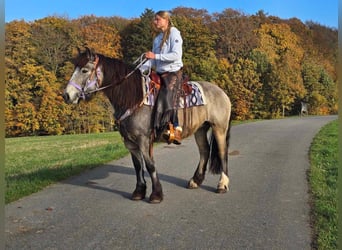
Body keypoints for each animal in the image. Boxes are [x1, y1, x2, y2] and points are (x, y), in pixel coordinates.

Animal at [62, 47, 232, 204]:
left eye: (84, 70)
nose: (66, 95)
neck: (133, 98)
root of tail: (222, 92)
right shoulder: (130, 142)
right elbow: (138, 166)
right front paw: (139, 191)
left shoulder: (143, 139)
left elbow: (150, 165)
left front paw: (156, 194)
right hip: (200, 129)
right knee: (204, 151)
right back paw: (195, 181)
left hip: (219, 128)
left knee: (222, 153)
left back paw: (222, 185)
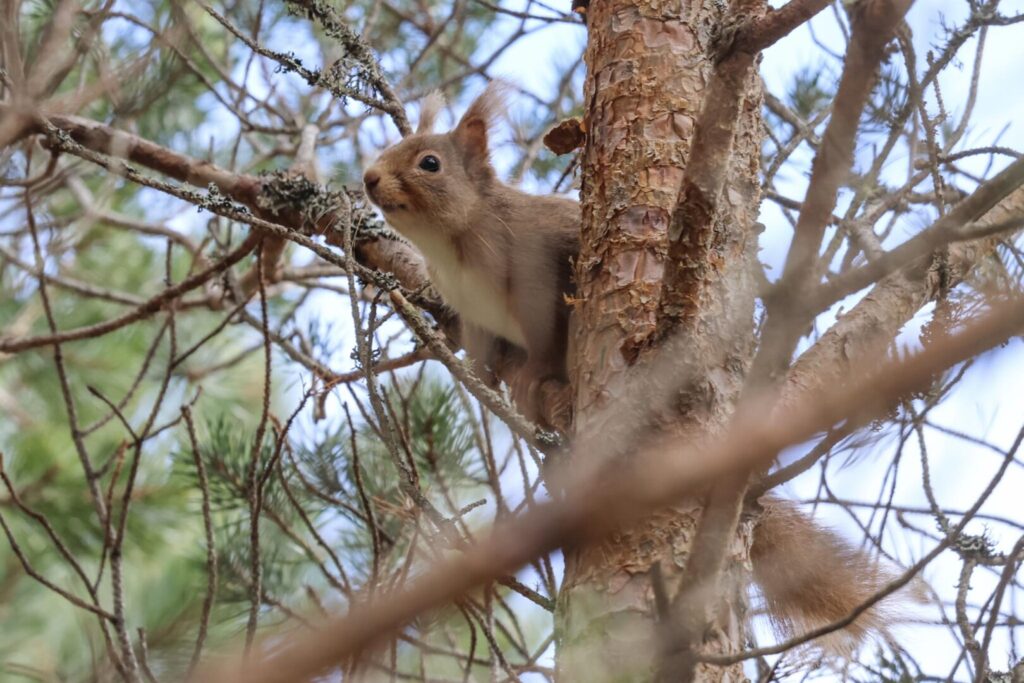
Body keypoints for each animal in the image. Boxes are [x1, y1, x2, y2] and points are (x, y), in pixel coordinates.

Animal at [363, 84, 909, 660]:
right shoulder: (474, 313)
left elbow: (544, 339)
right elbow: (482, 343)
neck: (453, 246)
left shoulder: (537, 272)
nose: (369, 178)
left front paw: (531, 377)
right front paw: (482, 370)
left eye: (430, 163)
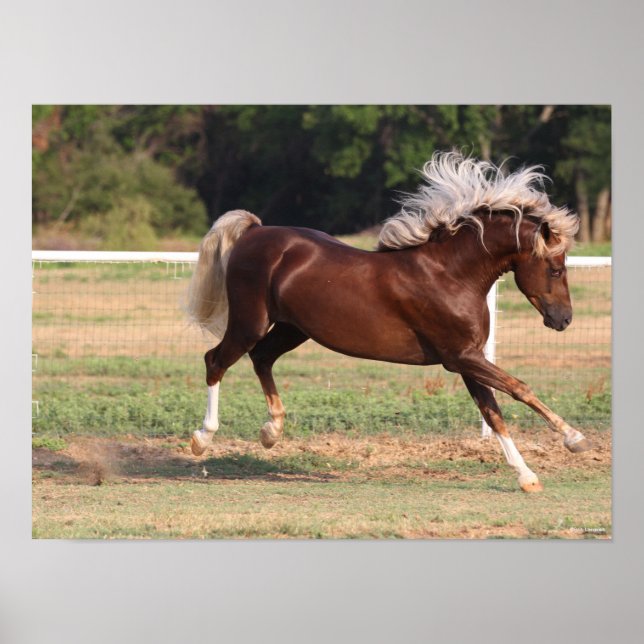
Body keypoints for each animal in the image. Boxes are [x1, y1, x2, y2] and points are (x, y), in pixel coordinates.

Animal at [185, 151, 590, 493]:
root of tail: (255, 231)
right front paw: (575, 439)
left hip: (292, 329)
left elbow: (493, 412)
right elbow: (520, 388)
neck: (450, 275)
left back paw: (271, 431)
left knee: (261, 358)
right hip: (250, 322)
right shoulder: (460, 357)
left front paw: (527, 477)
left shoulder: (468, 359)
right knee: (215, 360)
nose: (564, 319)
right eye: (556, 269)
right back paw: (202, 439)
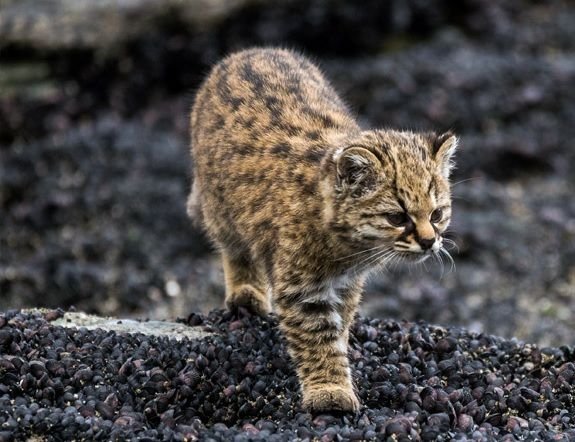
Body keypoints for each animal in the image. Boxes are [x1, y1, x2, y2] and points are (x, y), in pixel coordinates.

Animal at [189, 49, 460, 414]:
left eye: (437, 214)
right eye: (397, 217)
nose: (430, 241)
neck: (348, 248)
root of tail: (249, 52)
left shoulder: (347, 284)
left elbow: (340, 322)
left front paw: (340, 350)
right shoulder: (302, 288)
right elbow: (316, 338)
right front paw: (330, 390)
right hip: (219, 207)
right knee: (234, 247)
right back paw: (246, 291)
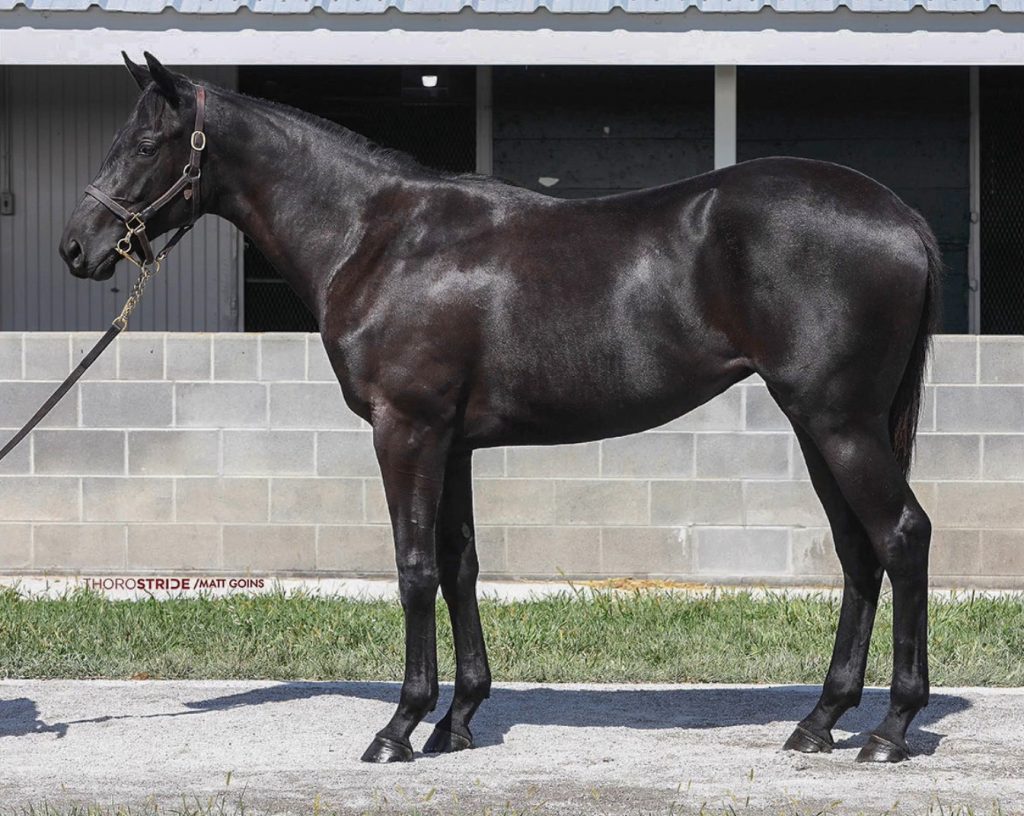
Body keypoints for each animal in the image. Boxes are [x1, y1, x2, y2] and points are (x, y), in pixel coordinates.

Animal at [54, 55, 937, 765]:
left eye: (144, 145)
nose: (77, 245)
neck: (378, 237)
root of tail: (904, 217)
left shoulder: (407, 430)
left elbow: (413, 570)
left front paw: (399, 729)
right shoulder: (453, 443)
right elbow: (459, 567)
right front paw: (458, 720)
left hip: (837, 421)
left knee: (900, 536)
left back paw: (890, 730)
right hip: (820, 425)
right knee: (858, 552)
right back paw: (819, 722)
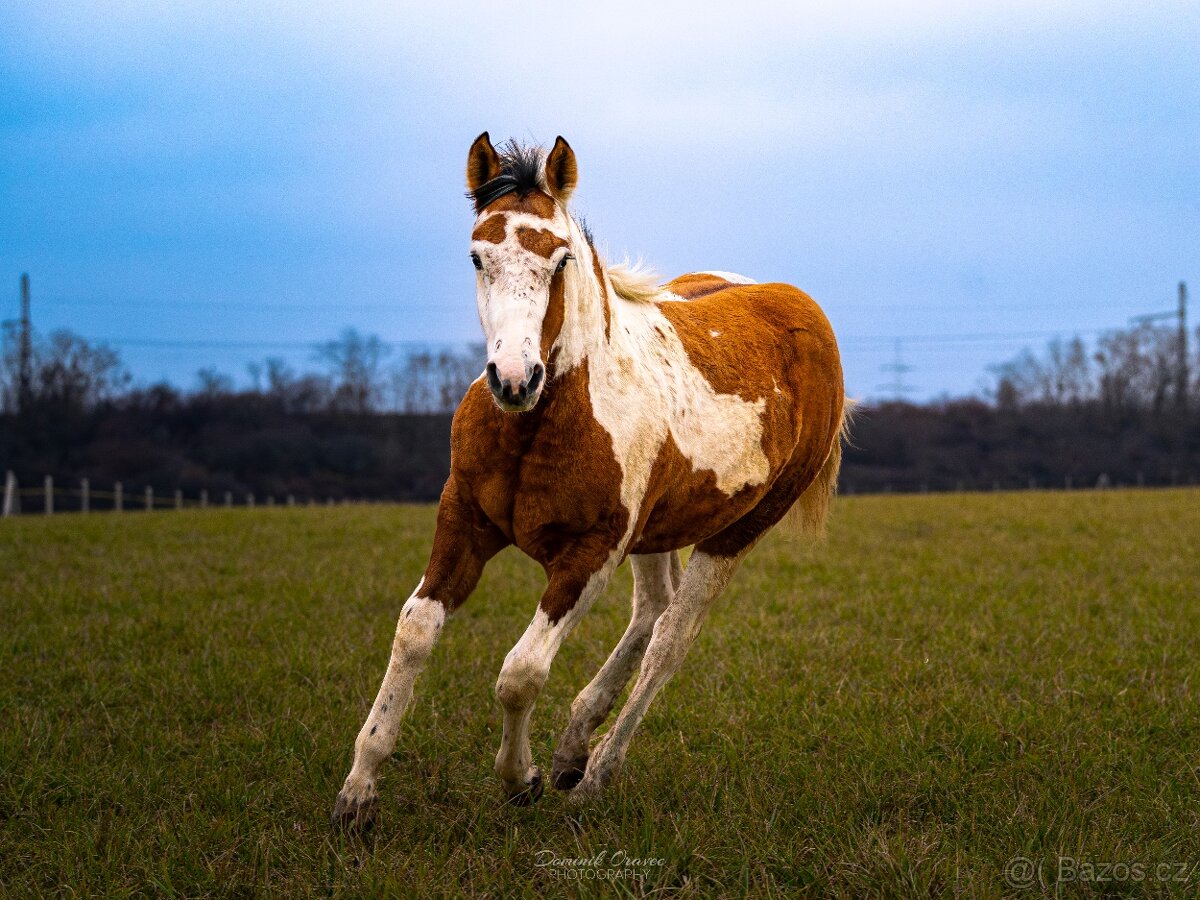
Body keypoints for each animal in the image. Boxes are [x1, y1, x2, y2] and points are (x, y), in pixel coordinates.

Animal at [332, 132, 849, 830]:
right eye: (477, 255)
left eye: (560, 259)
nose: (513, 378)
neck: (539, 424)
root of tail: (799, 305)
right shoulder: (463, 520)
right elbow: (415, 630)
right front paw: (359, 790)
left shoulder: (590, 556)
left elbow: (521, 671)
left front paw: (519, 778)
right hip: (658, 533)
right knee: (653, 610)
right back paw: (574, 746)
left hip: (738, 530)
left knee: (670, 638)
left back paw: (595, 771)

---+---

# ASSIGNMENT
Reproduce every line above exactly, pictures excluded.

# REPLY
Body keypoints for each animal in the image. Boxes are [x1, y1, x2, y2] and points are (x, y), in pixel coordinates.

Animal at [62, 47, 232, 204]:
left eye: (84, 70)
nose: (66, 95)
neck: (133, 98)
root of tail: (222, 92)
right shoulder: (130, 142)
right elbow: (138, 166)
right front paw: (139, 191)
left shoulder: (143, 139)
left elbow: (150, 165)
left front paw: (156, 194)
right hip: (200, 129)
right knee: (204, 151)
right back paw: (195, 181)
left hip: (219, 128)
left knee: (222, 153)
left back paw: (222, 185)
Body keypoints for each animal in the image. Boxes are [x1, y1, x2, y2] and points are (x, y), in pixel coordinates.

Animal at [363, 84, 909, 660]:
right shoulder: (474, 313)
left elbow: (544, 339)
right elbow: (482, 343)
neck: (453, 246)
left shoulder: (537, 272)
nose: (369, 178)
left front paw: (531, 377)
right front paw: (482, 370)
left eye: (430, 163)
Body keypoints for each animal in the image. Boxes are [x1, y1, x2, y2] and points are (x, y), in pixel coordinates.

Animal at [185, 151, 590, 493]:
root of tail: (255, 231)
right front paw: (575, 439)
left hip: (292, 329)
left elbow: (493, 412)
right elbow: (520, 388)
neck: (450, 275)
left back paw: (271, 431)
left knee: (261, 358)
right hip: (250, 322)
right shoulder: (460, 357)
left front paw: (527, 477)
left shoulder: (468, 359)
right knee: (215, 360)
nose: (564, 319)
right eye: (556, 269)
right back paw: (202, 439)
Body keypoints for each animal in the image. Boxes are [x1, y1, x2, y2] and points are (x, y), in pixel coordinates.

Animal at [189, 49, 460, 414]:
left eye: (437, 214)
right eye: (397, 217)
nose: (430, 241)
neck: (348, 248)
root of tail: (249, 52)
left shoulder: (347, 284)
left elbow: (340, 322)
left front paw: (340, 350)
right shoulder: (302, 288)
right elbow: (316, 338)
right front paw: (330, 390)
right hip: (219, 207)
right knee: (234, 247)
right back paw: (246, 291)
Body keypoints for each animal in the image. Boxes are [x1, y1, x2, y2] and points are (x, y), in pixel coordinates.

Animal at [54, 55, 937, 765]:
left eye: (144, 145)
nose: (77, 245)
neck: (378, 237)
root of tail: (904, 217)
left shoulder: (407, 430)
left elbow: (413, 570)
left front paw: (399, 729)
right shoulder: (453, 443)
right elbow: (459, 567)
right front paw: (458, 720)
left hip: (837, 421)
left knee: (900, 536)
left back paw: (890, 730)
right hip: (820, 425)
right knee: (858, 552)
right back paw: (819, 722)
Body keypoints for each animal in the image. Boxes are [x1, y1, x2, y2] and points are (x, y), in pixel coordinates.

Animal at [332, 132, 849, 830]:
right eye: (477, 255)
left eye: (560, 259)
nose: (513, 378)
neck: (539, 424)
root of tail: (799, 305)
right shoulder: (463, 520)
right elbow: (415, 630)
right front paw: (359, 790)
left shoulder: (590, 556)
left elbow: (521, 671)
left front paw: (519, 778)
right hip: (658, 533)
right knee: (653, 610)
right back paw: (574, 746)
left hip: (738, 530)
left knee: (670, 638)
left back paw: (595, 771)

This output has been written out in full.